===== Teks Sumber

Oleh: Agusliadi Massere*
KHITTAH.CO, – Sebagai generasi, pelajar memiliki posisi yang sangat strategis. Bahkan, David Efendi (2014: 195)—meskipun penegasannya dalam konteks gerakan—ditegaskan “Kaum pelajar menduduki aktor sejarah paling utama dibanding dengan kelompok lain, seperti buruh, tani, nelayan, dan kaum aristokrasi tradisional”.
Hanya saja, berdasarkan realitas kehidupan yang saya amati, telah bergeser jauh dari yang terungkap di atas. Sangat sedikit yang menyadari betapa sangat strategisnya posisi pelajar. Apatah lagi sebagai generasi emas. Atas bentuk-bentuk pemahaman dan kesadaran ini, saya memandang untuk segera ada upaya, terutama membangun kesadaran pelajar itu sendiri.
Kesadaran bukan hanya dalam makna memahami dan memperhatikan keadaan diri dan lingkungan, Kesadaran pun di dalamnya mencakup adanya tindakan, kepedulian, pilhan sikap dan perilaku terhadap sesuatu yang positif, kemudian berkomitmen dan konsisten terhadapnya. Jadi melampaui dari sekadar pemahaman dan perhatian.
Meskipun saya belum memiliki data statistik, saya mengamati dalam realitas kehidupan masih banyak pelajar yang menjadi generasi strawberry. Generasi yang secarang casing, penampilan fisik mantap, begitu pun aksesoris dan fasilitas yang melekat pada dirinya, bisa mendapatkan banyak apresiasi dan kekaguman. Namun, secara mental-psikologis dan intelektualitas dirinya sangat rapuh, lembek, sering cemas, dan sering dirundung kegalauan.
Saya yakin khususnya untuk masa depan bangsa dan negara Indonesia, kita menginginkan lahirnya generasi emas, bukan sebaliknya generasi strawberry. Generasi emas dalam makna sederhana adalah generasi yang sikap dan perilakunya senantiasa positif, produktif, konstruktif, kontributif, fungsional, dan berorientasi masa depan yang lebih baik. Sikap dan perilaku ini pun bukan untuk dirinya semata. Namun, termasuk pula kehidupan kolektif secara luas, tanpa kecuali lingkungannya.
Pelajar yang memiliki kesadaran atau dalam dirinya telah terbangun kesadaran sebagai generasi emas akan memiliki pemahaman dan kesadaran tentang eksistensi dirinya. Secara eksistensial pelajar akan mampu merawat dan mengoptimalkan tiga hal yang ada pada dirinya: akal-pikiran, qalbu-rasa, dan jasad.

==========
===== Data yang Diberikan

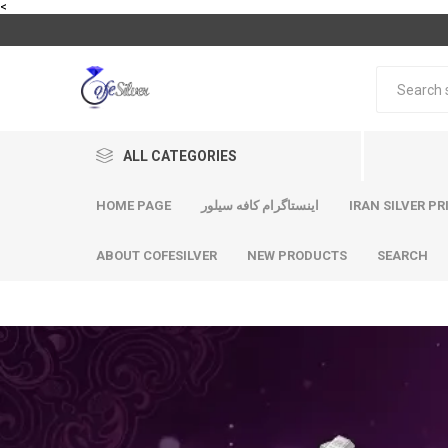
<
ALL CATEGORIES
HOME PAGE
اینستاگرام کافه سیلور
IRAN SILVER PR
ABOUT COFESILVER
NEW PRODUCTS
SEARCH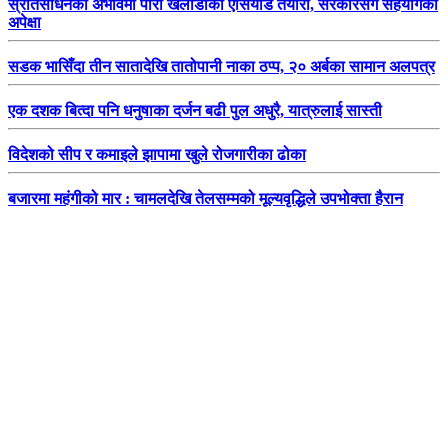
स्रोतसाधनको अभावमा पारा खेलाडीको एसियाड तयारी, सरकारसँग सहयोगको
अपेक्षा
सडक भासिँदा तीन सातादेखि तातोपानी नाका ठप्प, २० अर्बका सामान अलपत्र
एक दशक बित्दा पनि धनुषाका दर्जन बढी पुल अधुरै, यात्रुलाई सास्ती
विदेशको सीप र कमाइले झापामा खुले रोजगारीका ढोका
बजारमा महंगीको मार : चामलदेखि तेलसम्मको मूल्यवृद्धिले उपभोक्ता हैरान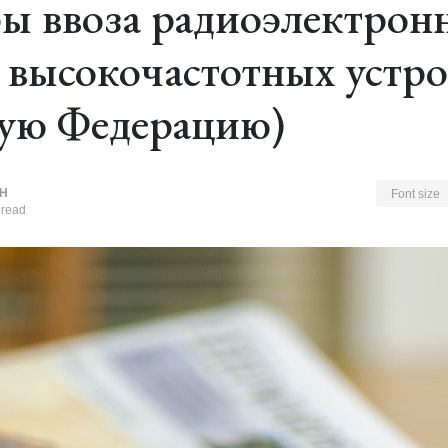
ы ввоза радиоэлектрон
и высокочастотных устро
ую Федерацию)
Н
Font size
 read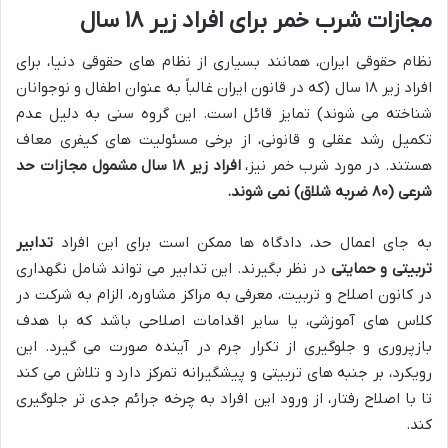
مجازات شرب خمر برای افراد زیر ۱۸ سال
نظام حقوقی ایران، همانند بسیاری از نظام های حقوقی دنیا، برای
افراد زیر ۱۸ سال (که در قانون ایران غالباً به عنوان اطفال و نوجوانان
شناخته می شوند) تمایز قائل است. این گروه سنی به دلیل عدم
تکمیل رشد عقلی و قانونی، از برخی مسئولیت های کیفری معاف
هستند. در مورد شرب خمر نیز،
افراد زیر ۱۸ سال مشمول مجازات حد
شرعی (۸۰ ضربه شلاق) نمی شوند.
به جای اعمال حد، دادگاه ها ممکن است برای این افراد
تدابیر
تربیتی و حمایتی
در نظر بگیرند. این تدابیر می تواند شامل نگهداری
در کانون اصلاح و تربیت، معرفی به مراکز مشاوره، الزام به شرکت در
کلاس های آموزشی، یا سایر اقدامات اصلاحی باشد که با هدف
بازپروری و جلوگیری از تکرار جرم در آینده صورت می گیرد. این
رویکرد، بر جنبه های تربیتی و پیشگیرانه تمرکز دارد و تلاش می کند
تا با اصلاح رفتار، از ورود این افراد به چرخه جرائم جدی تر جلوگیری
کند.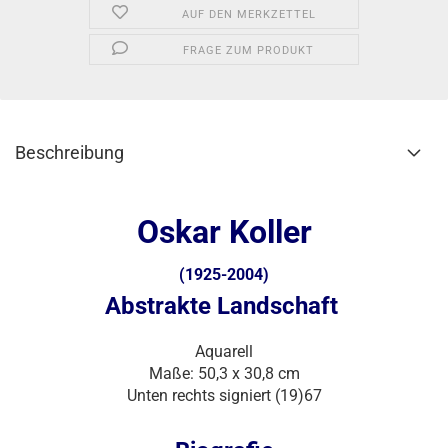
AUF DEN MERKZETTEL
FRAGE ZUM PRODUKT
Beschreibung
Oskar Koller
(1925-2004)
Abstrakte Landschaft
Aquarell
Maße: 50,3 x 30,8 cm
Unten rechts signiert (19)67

==========
===== Data yang Diberikan

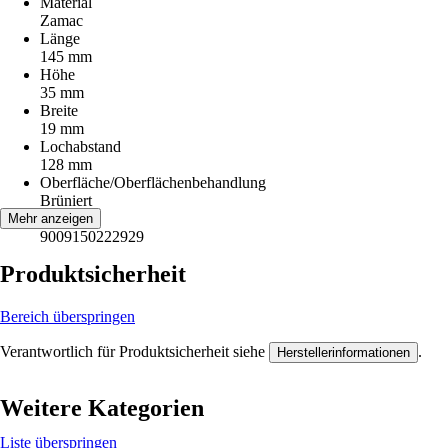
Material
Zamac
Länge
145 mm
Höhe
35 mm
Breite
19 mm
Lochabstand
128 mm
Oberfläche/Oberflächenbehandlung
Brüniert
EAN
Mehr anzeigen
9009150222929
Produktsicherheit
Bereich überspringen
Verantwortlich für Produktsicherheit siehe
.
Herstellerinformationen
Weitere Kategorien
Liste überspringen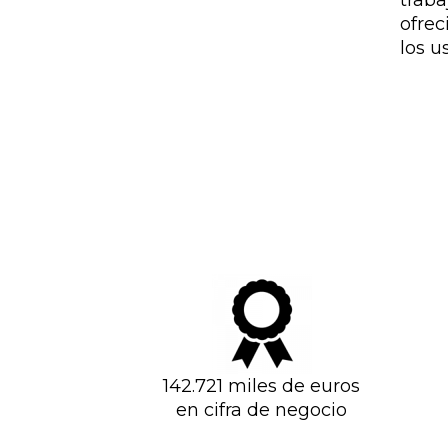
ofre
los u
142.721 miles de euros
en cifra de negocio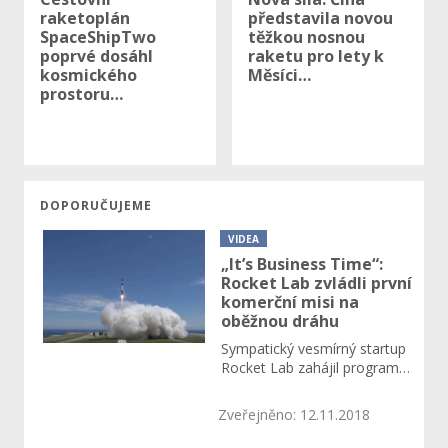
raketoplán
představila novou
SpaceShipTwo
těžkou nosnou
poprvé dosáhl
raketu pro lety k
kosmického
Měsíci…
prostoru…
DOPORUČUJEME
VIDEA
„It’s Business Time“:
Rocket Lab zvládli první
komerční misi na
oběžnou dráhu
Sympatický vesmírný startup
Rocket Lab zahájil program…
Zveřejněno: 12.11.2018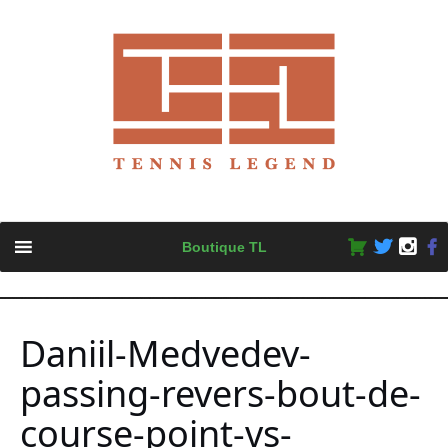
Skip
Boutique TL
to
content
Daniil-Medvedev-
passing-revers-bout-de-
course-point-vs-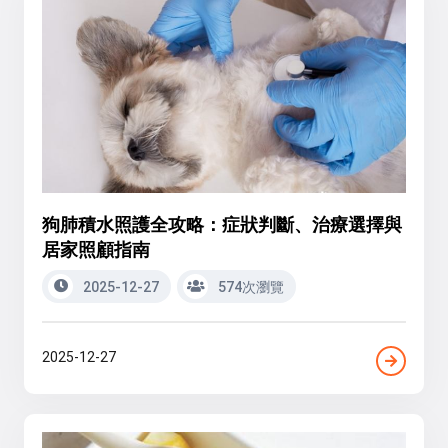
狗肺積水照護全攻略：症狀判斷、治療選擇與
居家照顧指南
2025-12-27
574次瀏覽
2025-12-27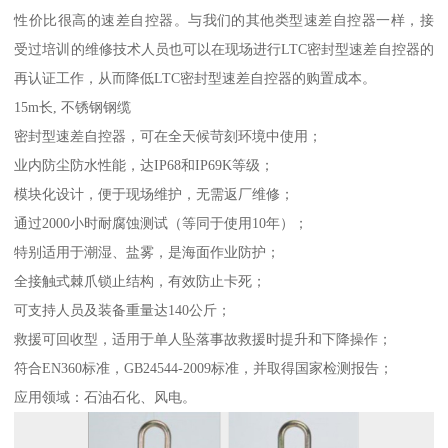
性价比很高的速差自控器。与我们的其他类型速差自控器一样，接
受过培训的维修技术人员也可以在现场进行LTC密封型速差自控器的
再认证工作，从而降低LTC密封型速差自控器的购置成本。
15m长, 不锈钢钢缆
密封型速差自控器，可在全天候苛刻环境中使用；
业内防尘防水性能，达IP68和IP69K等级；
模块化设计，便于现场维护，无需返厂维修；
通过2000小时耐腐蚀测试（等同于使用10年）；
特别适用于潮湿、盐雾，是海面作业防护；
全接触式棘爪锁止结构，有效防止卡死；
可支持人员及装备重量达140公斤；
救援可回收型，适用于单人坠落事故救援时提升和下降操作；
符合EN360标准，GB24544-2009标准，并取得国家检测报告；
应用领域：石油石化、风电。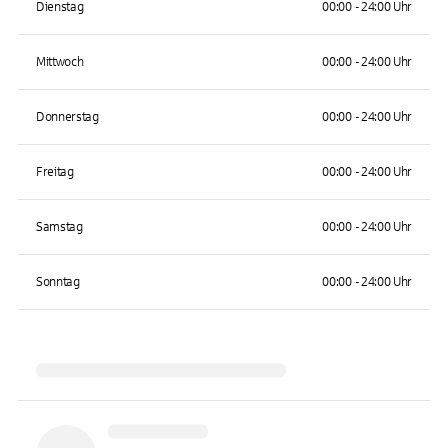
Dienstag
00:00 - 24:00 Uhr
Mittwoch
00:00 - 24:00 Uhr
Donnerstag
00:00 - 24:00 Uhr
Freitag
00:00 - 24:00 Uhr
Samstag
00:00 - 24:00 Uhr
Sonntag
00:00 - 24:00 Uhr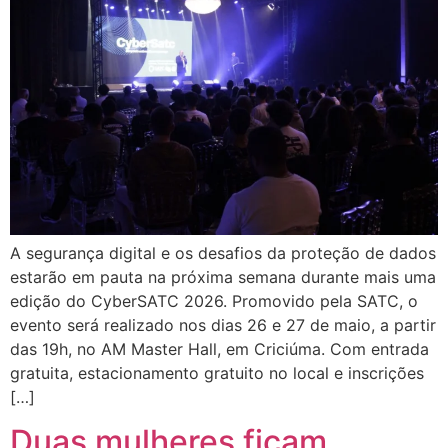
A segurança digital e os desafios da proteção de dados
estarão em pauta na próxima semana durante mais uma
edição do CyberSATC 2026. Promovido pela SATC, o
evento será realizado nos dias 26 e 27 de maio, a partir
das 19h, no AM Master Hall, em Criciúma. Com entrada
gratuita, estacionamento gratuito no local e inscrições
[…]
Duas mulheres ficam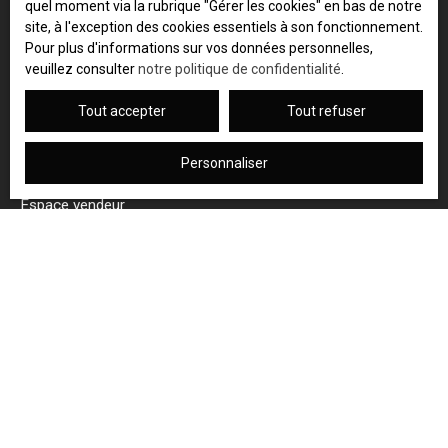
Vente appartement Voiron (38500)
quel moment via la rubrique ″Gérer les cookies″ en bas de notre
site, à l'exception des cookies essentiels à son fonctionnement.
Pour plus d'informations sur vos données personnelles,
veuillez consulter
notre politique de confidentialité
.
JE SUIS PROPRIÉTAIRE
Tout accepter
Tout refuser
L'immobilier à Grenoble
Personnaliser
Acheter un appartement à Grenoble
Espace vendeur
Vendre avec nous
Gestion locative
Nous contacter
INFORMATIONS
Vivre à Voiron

==========

> _Tugas yang Dikerjakan_
A) Ketik ulang bagian teks sumber mulai dari "Pelajar yang memiliki" sampai dengan "qalbu-rasa, dan jasad.".
B) Susun ulang paragraf teks sumber yang diawali "Meskipun saya belum memiliki data statistik" menjadi daftar butir yang lebih ringkas, dengan tetap memuat fakta pokoknya.
C) Rangkum teks sumber dalam tiga kalimat.
Data tersebut tidak diperlukan dalam latihan ini.

> _Hasil Latihan_
A)
Pelajar yang memiliki kesadaran atau dalam dirinya telah terbangun kesadaran sebagai generasi emas akan memiliki pemahaman dan kesadaran tentang eksistensi dirinya. Secara eksistensial pelajar akan mampu merawat dan mengoptimalkan tiga hal yang ada pada dirinya: akal-pikiran, qalbu-rasa, dan jasad.

B)
- Penulis belum memiliki data statistik, tetapi mengamati bahwa masih banyak pelajar yang menjadi generasi strawberry.
- Penampilan fisik, aksesori, dan fasilitas generasi ini memikat sehingga mendapat banyak apresiasi dan kekaguman.
- Secara mental-psikologis dan intelektual, mereka sangat rapuh, lembek, sering cemas, dan sering dirundung kegalauan.

C) Pelajar memiliki posisi yang sangat strategis, tetapi menurut pengamatan penulis hanya sedikit yang menyadarinya, sehingga perlu upaya membangun kesadaran pelajar yang mencakup pemahaman, tindakan, komitmen, dan konsistensi. Masih banyak pelajar menjadi generasi strawberry yang menarik dari luar tetapi rapuh secara mental dan intelektual, padahal yang diinginkan adalah generasi emas yang sikap dan perilakunya positif, produktif, dan berorientasi masa depan, baik bagi dirinya maupun kehidupan kolektif. Pelajar yang sadar sebagai generasi emas akan memahami eksistensi dirinya serta mampu merawat dan mengoptimalkan akal-pikiran, qalbu-rasa, dan jasad.